Finnish sound artist Jukka Hautamäki will be talking about how he makes live electronics sound performances with his diy instruments.
Through his practice Hautamäki considers the relationship between modern hardware hacking with similar practices of the 60’s and 70’s, and during his talk will also speak about these influences and his relationship to media art history and media archeology.
Hautamäki’s sound performances are microscopic studies into electronic sound. His live setup consists of diy sound devices – primitive sound electronics, which he manipulates in real time by changing components and reconnecting circuits. Hautamäki experiments with elements such as underhood work lights, electromagnetic sources, coil mics, diy amps and radio waves. For example the sound devices are picking up electromagnetic radiation and interference from various sources; fluorence lights and Arduino controlled lights.

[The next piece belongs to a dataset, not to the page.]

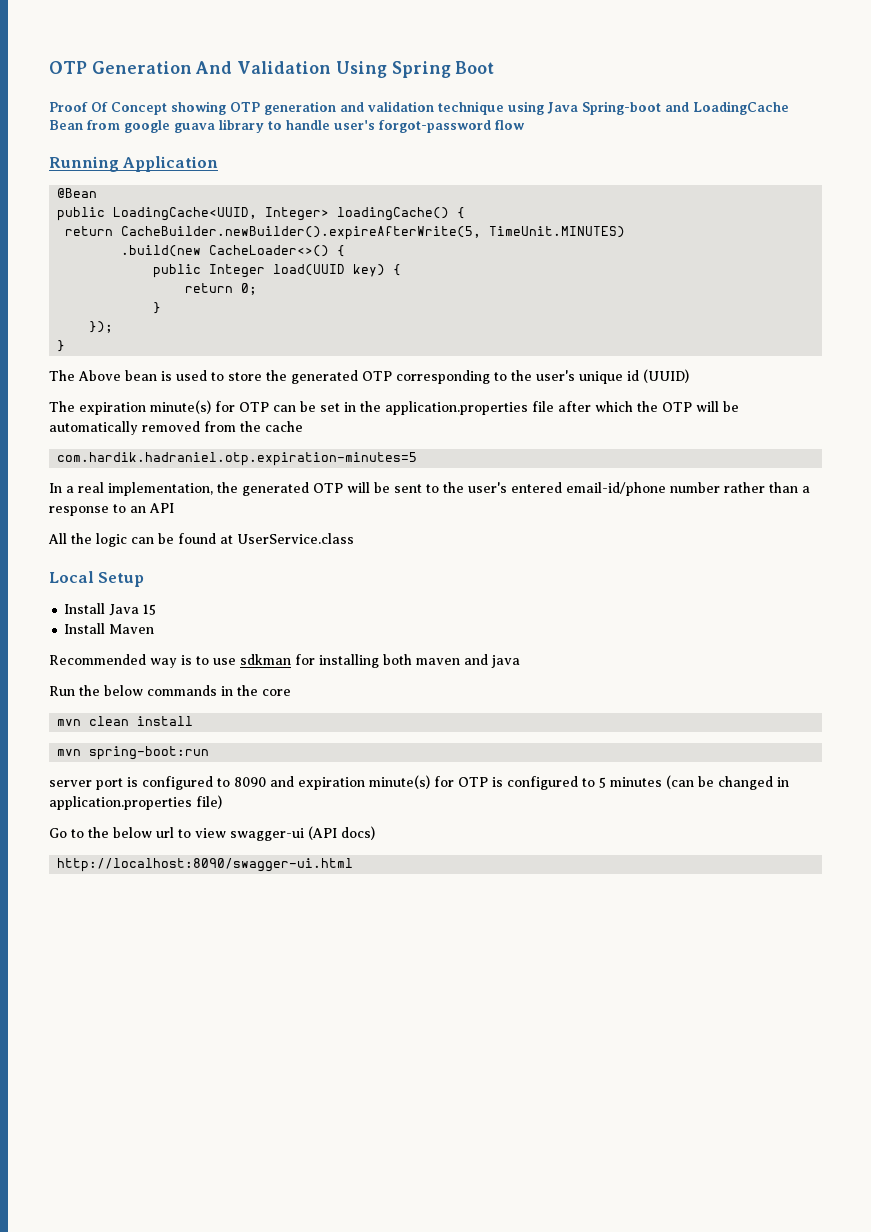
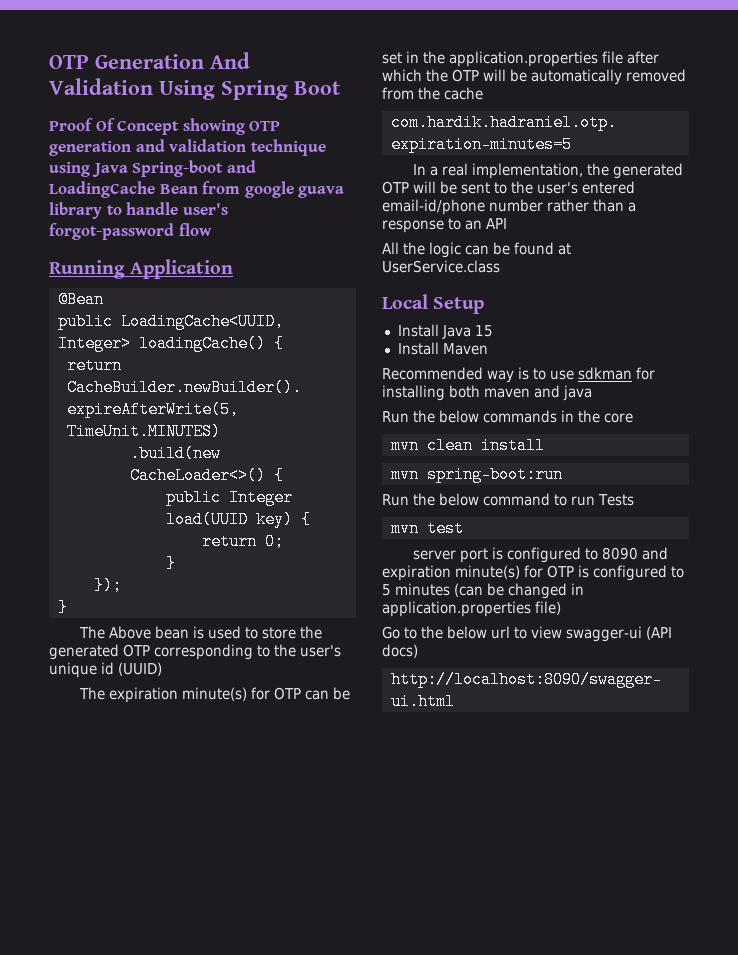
(210, 753) none -> [382,493,634,506] [390,520,464,537] // Run the below command to run Tests // mvn test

Live setup is an abstraction of a sound machine divided into miniature components, which all have their specific task. Together these sonic components are creating vast network of tools for experimental performance.
In his live electronics performance practice he experiments with interfacing, by integrating bodily performance with media technology. Hautamäki will adress the concept of “forced” improvisation: his intentional challenge of using laborious interfaces, and turning chaos and trash-aesthetics into instruments of live electronics and inventiveness.
During the performances unexplainable electronic phenomenas happen, to which he is trying to react by improvising with sound. He is curious to study methods for creating sonic narration in relation to magic and hauntology.
Hautamäki is interested in how the design of the interfaces of his sound devices affects the artistic process of performing with live electronics. What is the relationship between art, craft, media archeology and lo-fi aesthetics in his sound art practice?
Jukka Hautamäki works with AI, electronics, sound, light and lens-based media, by studying relationship between human and technology. Exhibitions; Forum Box, Sculptor gallery and MUU in Helsinki. RIXC festival in Riga. The Horseandpony Fine Arts gallery in Berlin. Skaftfell Center for Arts Project Space, Iceland. Sound art performances; Harvestworks, Fridman Gallery in New York, Madame Claude in Berlin, Ges21 in St. Petersburg, Avatar Centre in Quebec City, Flow and AAVE in Helsinki. Lectures, workshops; Aalto University and EMMA Museum in Espoo. Kiasma and Pixelache festival in Helsinki.